How the Entertainment Industry Distorts History

By Larry Holzwarth
How the Entertainment Industry Distorts History

It is widely believed that when Brutus struck his friend, the dying Julius Caesar, the latter uttered the words, “Et tu, Brute?”. Neither the works of Suetonius nor Plutarch record Caesar as saying anything, though Shakespeare based his play Julius Caesar on their histories. Nor did Brutus’s contemporaries record him replying, “sic semper tyrannis” (Thus always to tyrants). Yet both Latin phrases have been handed down through history, accepted as historical fact. They are examples of dramatic license which have become, through repetition, a part of the historical record. Shakespeare’s Julius Caesar is an example of how for centuries, the entertainment industry has distorted history.

A scene from the 1953 film Julius Caesar, which used Shakespeare’s play as its script. Wikimedia

Plays and operas, novels and short stories, motion pictures and television programs, have all distorted the public perception of history. Sometimes the distortions were incidental to the presentation of the story, some were described as being “based” on history, and sometimes they were created out of whole cloth to advance a specific agenda. During wartime they were created to promote patriotism. During peacetime they were used to both entertain and to shape public opinion.

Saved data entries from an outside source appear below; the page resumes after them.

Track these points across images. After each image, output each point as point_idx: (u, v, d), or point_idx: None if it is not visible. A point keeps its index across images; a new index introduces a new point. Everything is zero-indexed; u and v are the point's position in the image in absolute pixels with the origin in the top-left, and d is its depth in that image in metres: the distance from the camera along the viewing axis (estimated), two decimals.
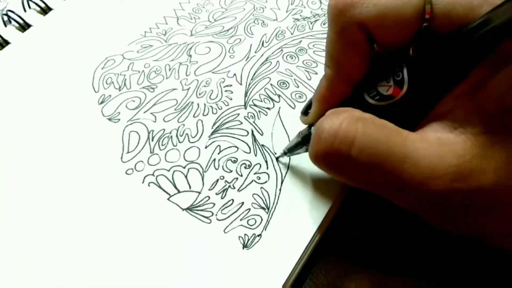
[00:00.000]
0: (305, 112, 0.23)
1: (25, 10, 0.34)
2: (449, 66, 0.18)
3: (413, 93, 0.19)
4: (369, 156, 0.18)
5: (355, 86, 0.21)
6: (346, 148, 0.18)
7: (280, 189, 0.24)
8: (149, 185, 0.25)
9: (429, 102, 0.19)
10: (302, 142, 0.23)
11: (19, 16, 0.33)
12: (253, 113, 0.28)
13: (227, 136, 0.27)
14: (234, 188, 0.24)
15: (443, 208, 0.18)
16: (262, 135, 0.27)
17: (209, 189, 0.24)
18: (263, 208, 0.24)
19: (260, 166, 0.25)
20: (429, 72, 0.19)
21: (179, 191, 0.24)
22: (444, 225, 0.20)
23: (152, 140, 0.26)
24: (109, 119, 0.28)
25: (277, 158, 0.25)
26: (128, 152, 0.26)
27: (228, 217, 0.23)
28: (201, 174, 0.25)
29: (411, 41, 0.19)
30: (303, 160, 0.25)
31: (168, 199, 0.24)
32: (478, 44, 0.17)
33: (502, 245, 0.20)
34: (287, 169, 0.25)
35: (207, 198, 0.24)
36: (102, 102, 0.28)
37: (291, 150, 0.24)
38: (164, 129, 0.27)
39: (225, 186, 0.25)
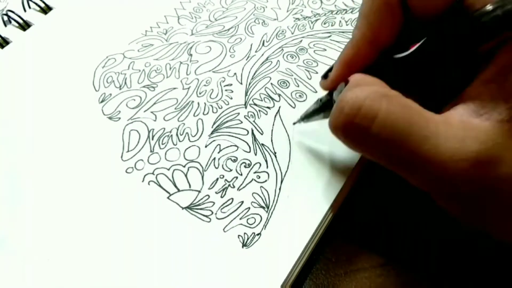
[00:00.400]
0: (325, 75, 0.23)
1: (25, 10, 0.34)
2: (466, 42, 0.18)
3: (425, 51, 0.19)
4: (389, 134, 0.18)
5: (381, 53, 0.21)
6: (367, 124, 0.18)
7: (279, 188, 0.24)
8: (149, 184, 0.25)
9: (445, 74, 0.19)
10: (321, 109, 0.23)
11: (19, 16, 0.33)
12: (253, 113, 0.28)
13: (227, 135, 0.27)
14: (234, 187, 0.24)
15: (457, 192, 0.18)
16: (262, 134, 0.27)
17: (209, 188, 0.24)
18: (263, 207, 0.24)
19: (260, 165, 0.25)
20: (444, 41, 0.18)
21: (179, 190, 0.24)
22: (454, 210, 0.20)
23: (152, 139, 0.26)
24: (110, 118, 0.28)
25: (293, 123, 0.26)
26: (128, 151, 0.26)
27: (228, 216, 0.23)
28: (201, 173, 0.25)
29: (443, 14, 0.19)
30: (303, 161, 0.25)
31: (168, 197, 0.24)
32: (497, 24, 0.16)
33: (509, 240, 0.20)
34: (287, 168, 0.25)
35: (207, 197, 0.24)
36: (102, 101, 0.28)
37: (308, 117, 0.24)
38: (164, 128, 0.27)
39: (225, 185, 0.25)
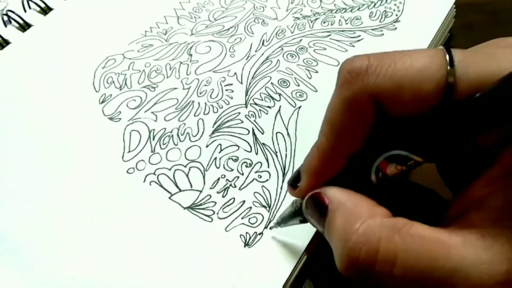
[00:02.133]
0: (292, 183, 0.20)
1: (25, 10, 0.34)
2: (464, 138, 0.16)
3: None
4: (413, 275, 0.16)
5: (350, 159, 0.18)
6: (388, 269, 0.16)
7: (281, 187, 0.24)
8: (150, 184, 0.25)
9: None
10: (297, 213, 0.20)
11: (19, 16, 0.33)
12: (253, 112, 0.28)
13: (228, 135, 0.27)
14: (235, 186, 0.24)
15: None
16: (263, 133, 0.27)
17: (210, 188, 0.24)
18: (264, 207, 0.24)
19: (261, 165, 0.25)
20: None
21: (180, 190, 0.24)
22: None
23: (153, 139, 0.27)
24: (110, 119, 0.28)
25: (270, 228, 0.23)
26: (129, 151, 0.26)
27: (230, 215, 0.23)
28: (202, 173, 0.25)
29: (429, 111, 0.17)
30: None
31: (170, 198, 0.24)
32: (491, 111, 0.14)
33: None
34: (288, 167, 0.25)
35: (208, 196, 0.24)
36: (103, 102, 0.28)
37: (285, 221, 0.21)
38: (165, 128, 0.27)
39: (226, 184, 0.25)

Sometimes historical events were distorted simply to promote a story or a character within for dramatic effect, but powerfully resonated with the audience and became accepted as fact. Here are some examples of entertainment distorting the historical record.

A scene from Shakespeare was the source of the name for several civil wars in Britain. Wikimedia

1. The Wars of the Roses is a name derived from Shakespeare

The series of civil wars between the House of Lancaster and York, which led to the rise of the House of Tudor in England gained the appellation of the War (or Wars) of the Roses in the early 19th century. It became a popular belief that supporters of the Lancaster’s wore the symbol of a red rose to signify their allegiance; Yorkists were identified by a white rose. In reality, those in livery supporting the Lancasters, and later the Tudors, wore the symbol of a red dragon, with those supporting the Yorks identified by wearing the symbol of a white boar, the personal device of Richard III. In 1829, the novel, Anne of Geierstein, by Sir Walter Scott, popularized the differently colored roses as the symbols of the conflict.

Scott drew his inspiration from Shakespeare, who addressed the conflicts in several of his historical dramas. Specifically, Sir Walter used a scene from I Henry VI (Act II, Scene IV). In the scene, which was the product of the Bard’s imagination, a group of nobles meeting in the Temple Church gardens picked roses of red or white to signify their loyalties. The play covers many of the events which led to the armed conflicts, a critical event of British history. The fictional scene with the roses created by Shakespeare led to Scott so designating the three-decade period. It does though, have a better ring to it than the War of the Red Dragon and White Boar.